══ Source text ══
SRC = Field(tokenize=tokenize_de, 
            init_token='<sos>', 
            eos_token='<eos>', 
            lower=True)

TRG = Field(tokenize=tokenize_en, 
            init_token='<sos>', 
            eos_token='<eos>', 
            lower=True)

In [5]:
PAD = '<PAD>'
UNK = '<UNK>'
START = '<SOS>'
END = '<EOS>'

def capital(string):
    return [True if word[0].isupper() else False for word in string.split()]

WORD = Field(sequential=True, pad_token = PAD, unk_token = UNK, init_token = START, eos_token = END)
CHAR = Field(sequential=True, tokenize = capital, pad_token = PAD, unk_token = UNK, init_token = START, eos_token = END)

CHAR.preprocess('I do not know What this Is')

[True, False, False, False, True, False, True]

#### Create datasets

In [7]:
train_data, valid_data, test_data = Multi30k.splits(exts=('.de', '.en'), 
                                                    fields=(CHAR, TRG))
═══
══ Data for this task ══
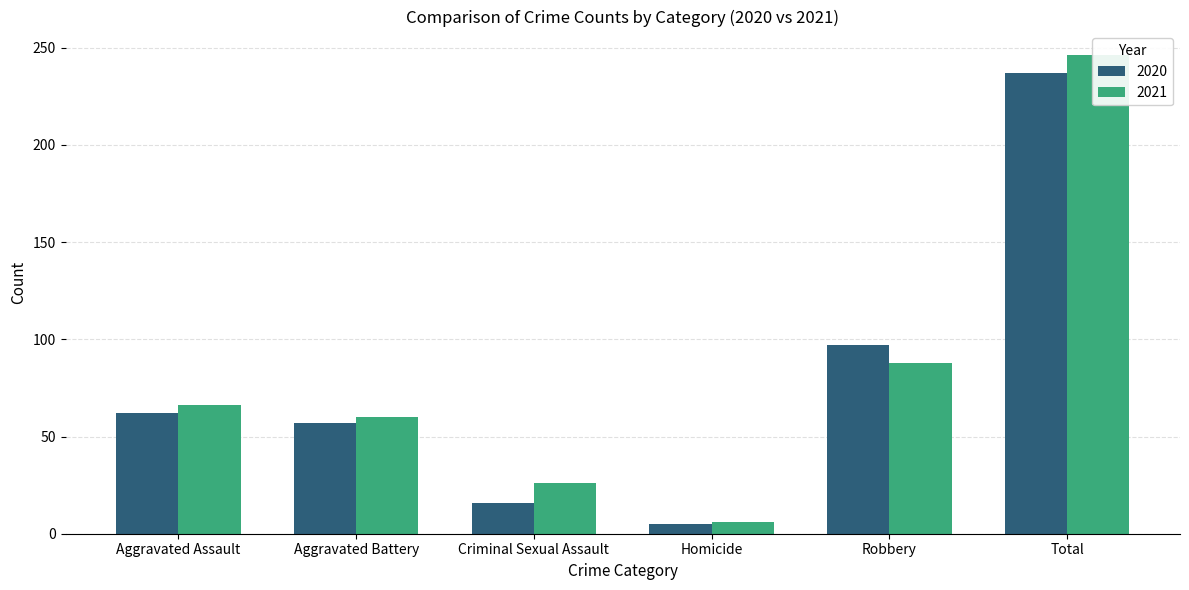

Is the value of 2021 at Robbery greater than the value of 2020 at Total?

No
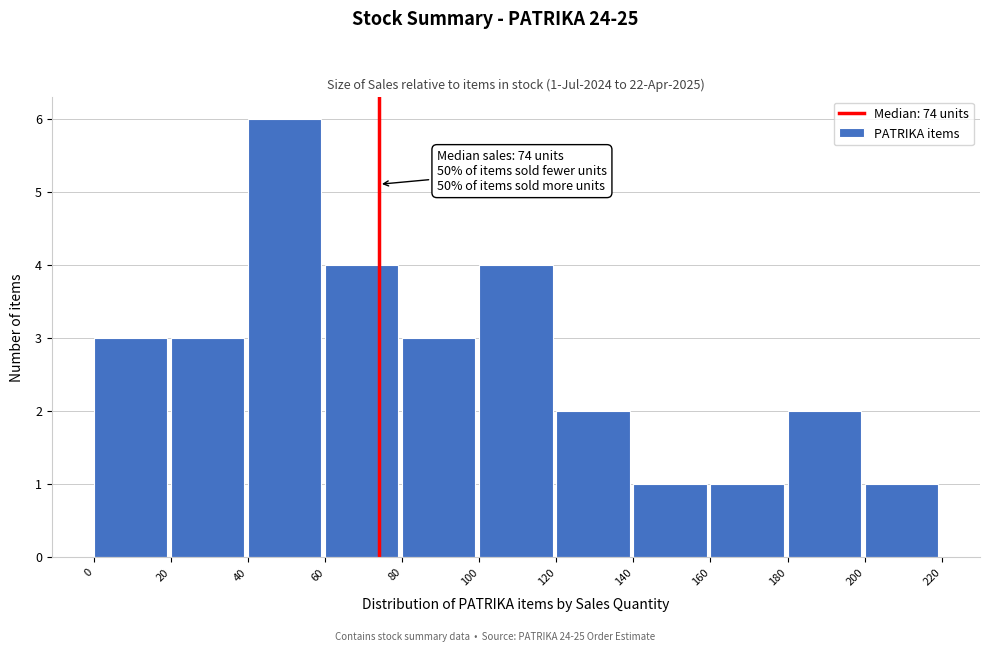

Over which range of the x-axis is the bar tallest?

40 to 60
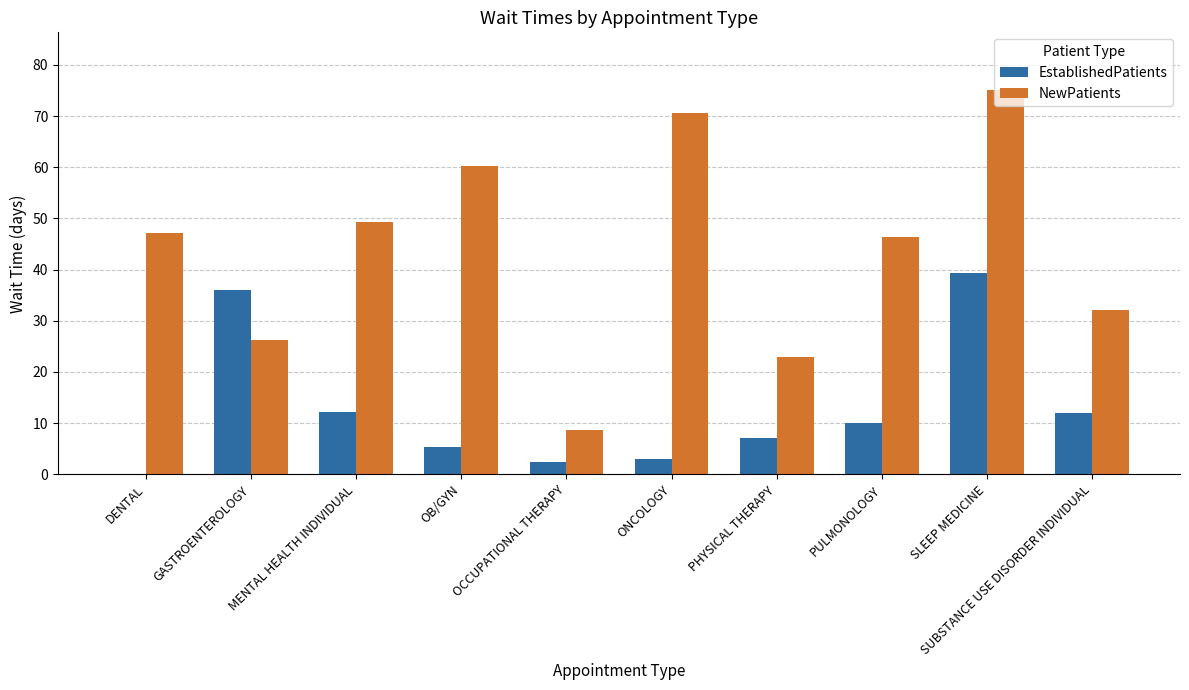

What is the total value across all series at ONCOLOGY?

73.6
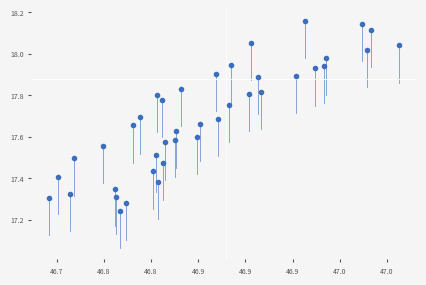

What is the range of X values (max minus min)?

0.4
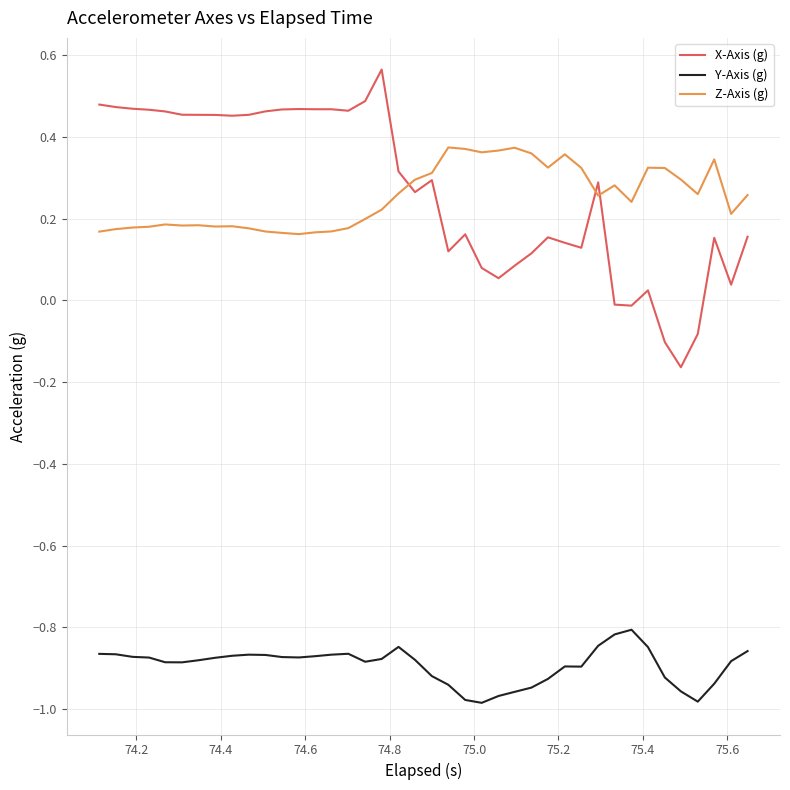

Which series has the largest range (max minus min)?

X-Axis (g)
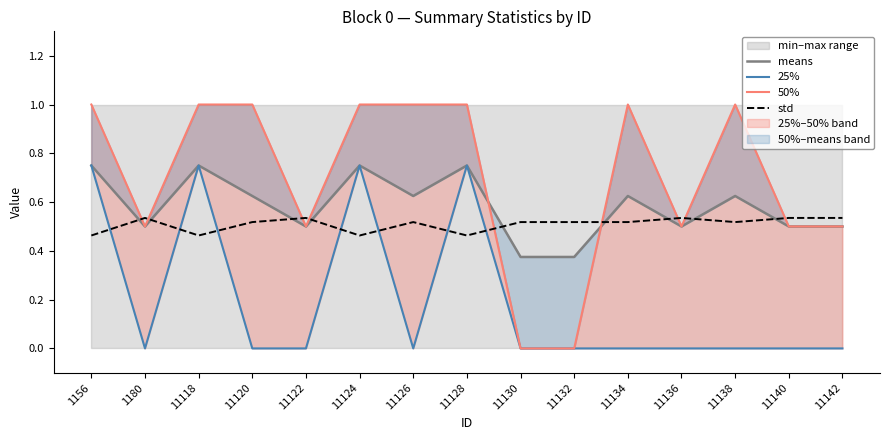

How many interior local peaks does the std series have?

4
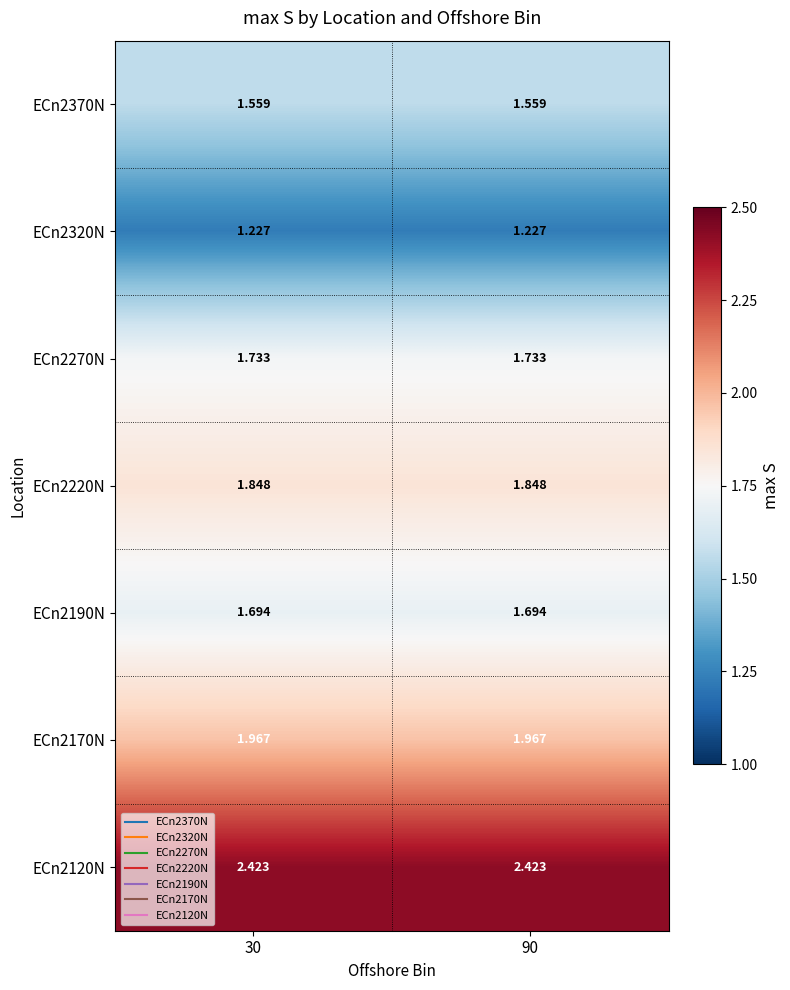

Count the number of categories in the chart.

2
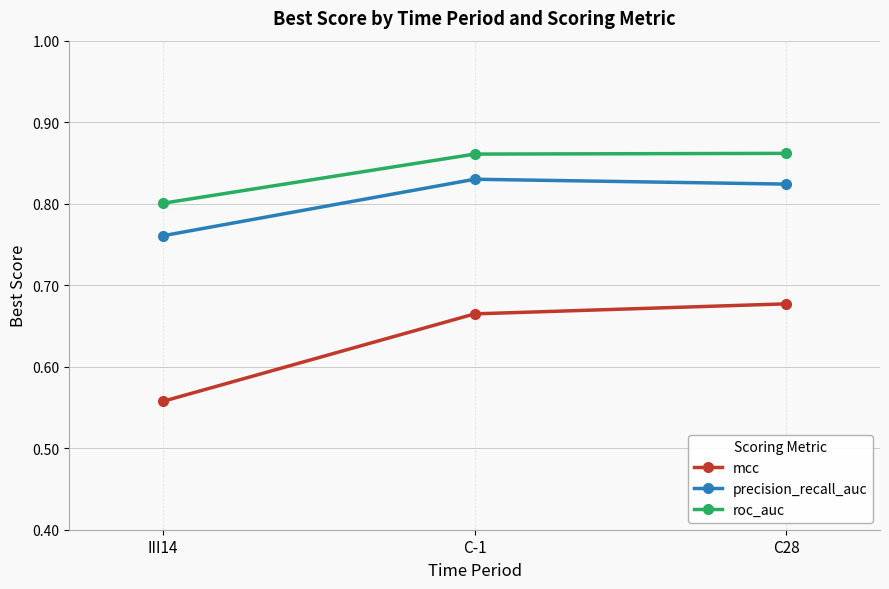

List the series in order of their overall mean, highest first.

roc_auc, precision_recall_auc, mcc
═══
#### [Problems to solve]
#1 Copy out all of the chart records above, word for word, omitting the picture markers.
#2 Continue the torchtext field-setup code from where it stops.

#### [Answers to this exercise]
#1
Is the value of 2021 at Robbery greater than the value of 2020 at Total?

No

Over which range of the x-axis is the bar tallest?

40 to 60

What is the total value across all series at ONCOLOGY?

73.6

What is the range of X values (max minus min)?

0.4

Which series has the largest range (max minus min)?

X-Axis (g)

How many interior local peaks does the std series have?

4

Count the number of categories in the chart.

2

List the series in order of their overall mean, highest first.

roc_auc, precision_recall_auc, mcc

#2
In [8]:
# of examples in each set
print(f'Number of training examples: {len(train_data.examples)}')
print(f'Number of validation examples: {len(valid_data.examples)}')
print(f'Number of testing examples: {len(test_data.examples)}')

Number of training examples: 29000
Number of validation examples: 1014
Number of testing examples: 1000


In [9]:
# Let's see one example
pprint(vars(train_data.examples[0]))

{'src': [True,
         False,
         False,
         True,
         False,
         False,
         True,
         False,
         False,
         True,
         False,
         True],
 'trg': ['two',
         'young',
         ',',
         'white',
         'males',
         'are',
         'outside',
         'near',
         'many',
         'bushes',
         '.']}


#### Build vocab
- `min_freq` = 2

In [0]:
SRC.build_vocab(train_data, min_freq=2)
TRG.build_vocab(train_data, min_freq=2)

In [0]:
print(SRC.vocab.stoi)

In [0]:
print(f'Unique tokens in source (de) vocabulary: {len(SRC.vocab)}')
print(f'Unique tokens in target (en) vocabulary: {len(TRG.vocab)}')

#### Iterator

In [0]:
BATCH_SIZE = 128

train_iterator, valid_iterator, test_iterator = BucketIterator.splits(
    (train_data, valid_data, test_data), 
    batch_size=BATCH_SIZE, 
    device=device)

In [0]:
ex = next(iter(train_iterator))
print(ex)
print(ex.src)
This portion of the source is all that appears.